Sehr geehrter Herr Pfennig,

zunächst bitte ich um Verzeihung dafür, dass ich mich erst jetzt auf Ihre Mail melde.
Haben Sie vielen Dank für Ihr Schreiben!
Darin fragen Sie:
Wann wurden welche Kostensteigerungen bei den Planungen zum Bau des Sport- und Freizeitbades dem Oberbürgermeister bekannt und wann wurden welche Fraktionen über diese Steigerungen informiert?

Die Diskussionen über ein neues Schwimmbad dauern nunmehr bereits einige Jahre an, was angesichts der Bedeutung und Größe des Projektes nicht verwundert. In dieser Zeit hat es gegenüber den Gremien der Selbstverwaltung vielfältige Informationen als Beschlussvorlagen oder als Geschäftliche Mitteilungen gegeben, die den jeweiligen Kenntnisstand abbildeten.

Ich habe diesen Vorgang übernommen. Wenn die endgültigen Beschlüsse über den eigentlichen Bau anstehen, werde ich dafür Sorge tragen, dass alle in der Verwaltung erarbeiteten Informationen transparent gemacht werden – selbstverständlich auch allen Fraktionen der Ratsversammlung.
Nur auf dieser Grundlage ist eine abgewogene Entscheidung möglich. Sicher wird es dann unterschiedliche Sichtweisen zur Mach- und Wünschbarkeit des Projektes geben.
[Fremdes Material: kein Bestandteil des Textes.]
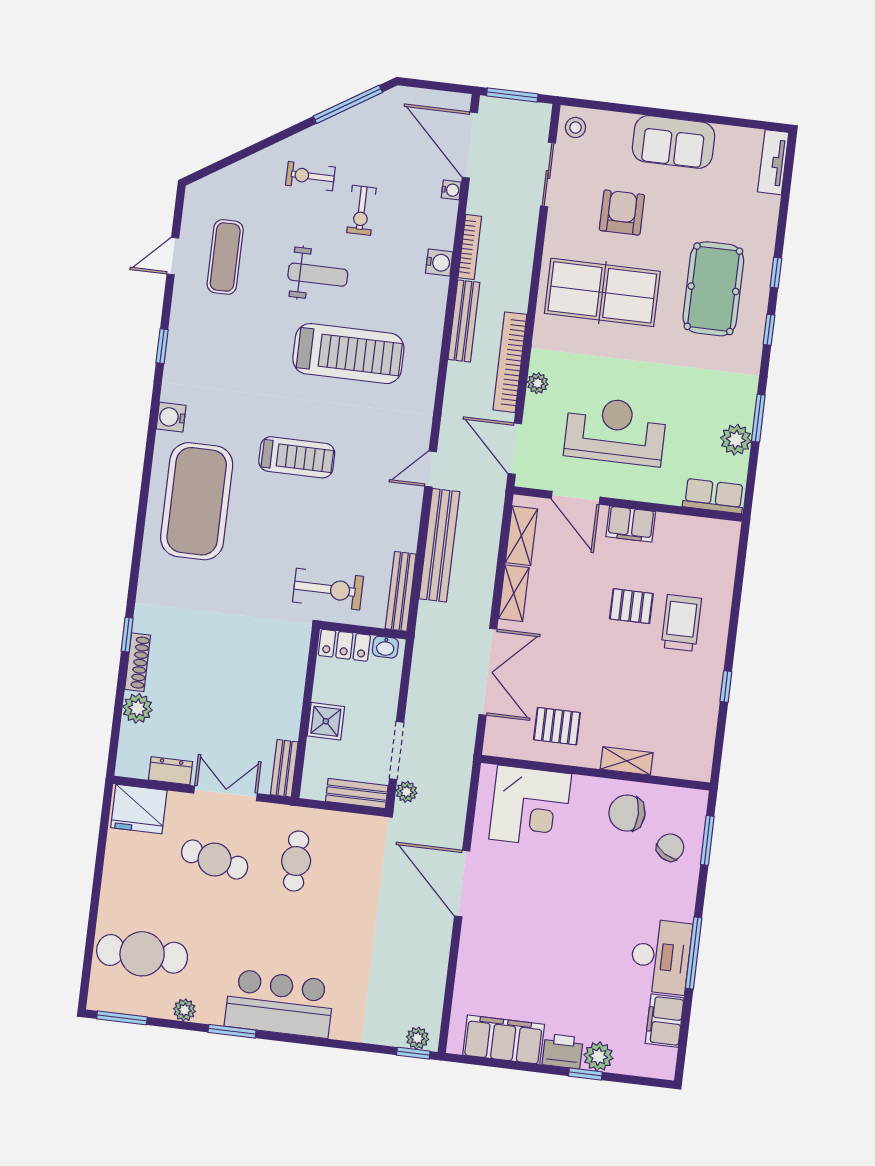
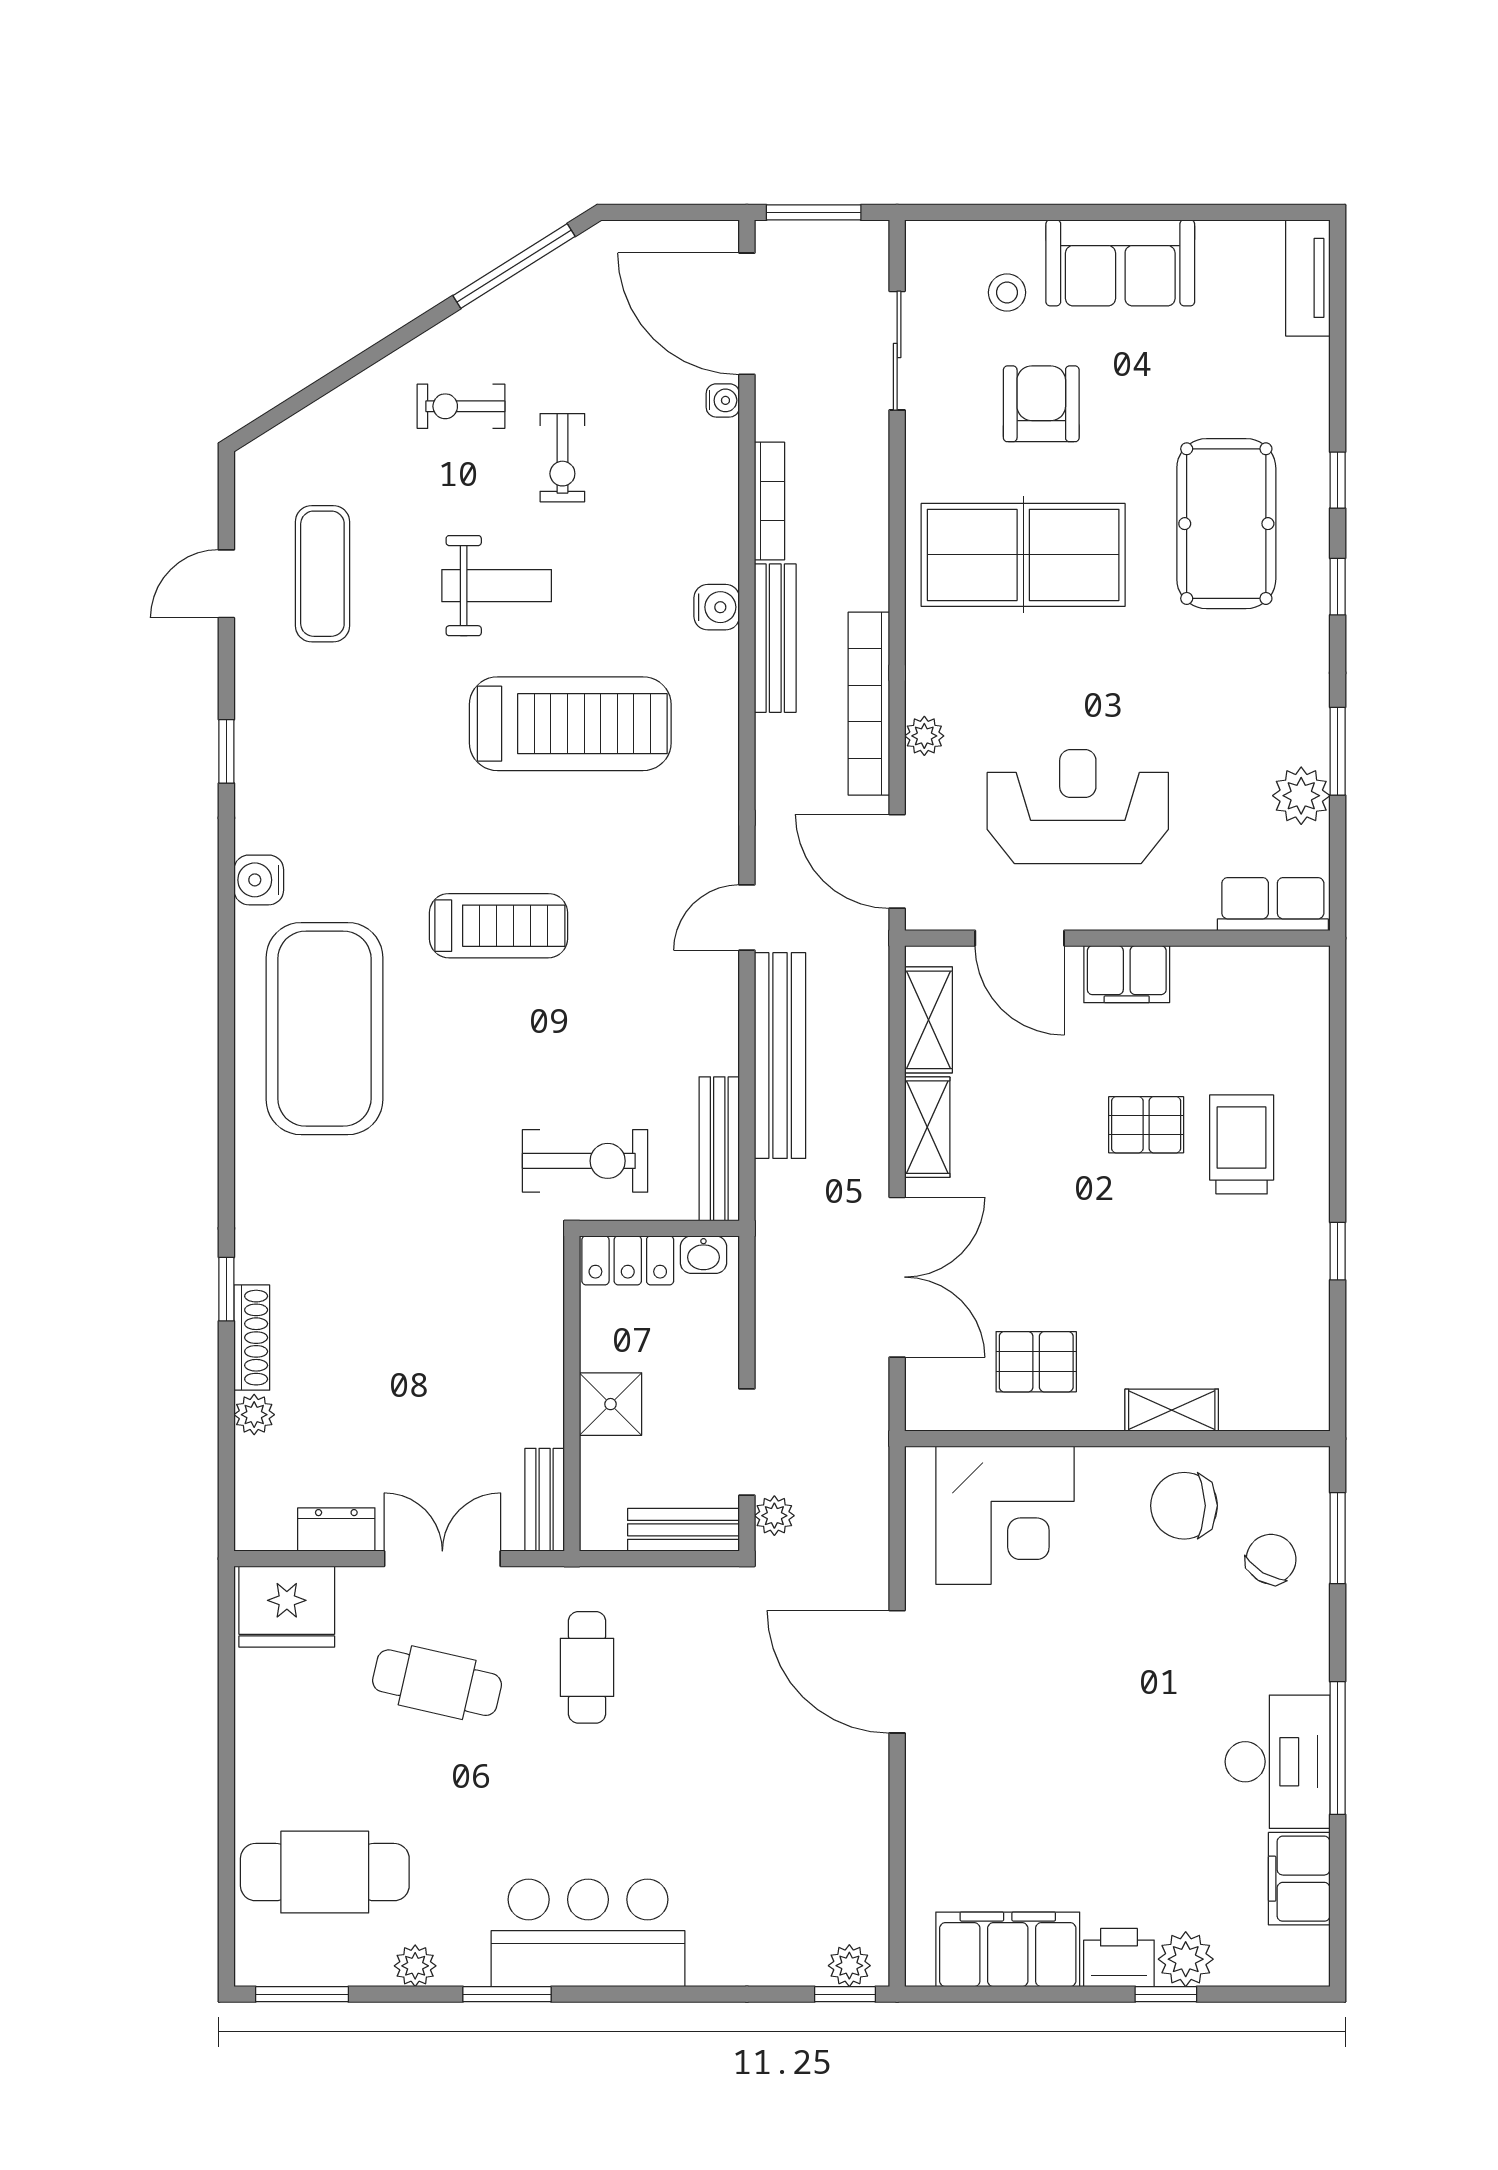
stool: (575, 127) -> (1007, 292), moved
water cooler: (439, 263) -> (717, 607), moved
plant: (138, 708) -> (254, 1415), width x0.73, depth x0.73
Aber am Ende einer gründlichen Diskussion wird dann eine demokratische Mehrheitsentscheidung stehen.

Mit den besten Grüßen

Susanne Gaschke

Susanne Gaschke

Susanne Gaschke (Photo credit: SPD-Schleswig-Holstein)

Meiner Meinung nach ist das keine wirkliche Antwort auf meine Anfrage. Der Kernsatz wäre: „In dieser Zeit hat es gegenüber den Gremien der Selbstverwaltung vielfältige Informationen als Beschlussvorlagen oder als Geschäftliche Mitteilungen gegeben, die den jeweiligen Kenntnisstand abbildeten.

Darauf würde ich interpretieren, dass es laut OB KEINE Informierung abseits von Beschlussvorlagen und GM gegeben hat. Allerdings schreibt sie das so nicht. Auch geht daraus nicht hervor, ob Herr Albig oder sie als Nachfolgerin über einen anderen Kenntnisstand verfügt.
Was denkt ihr dazu? Wie soll ich damit weiter umgehen?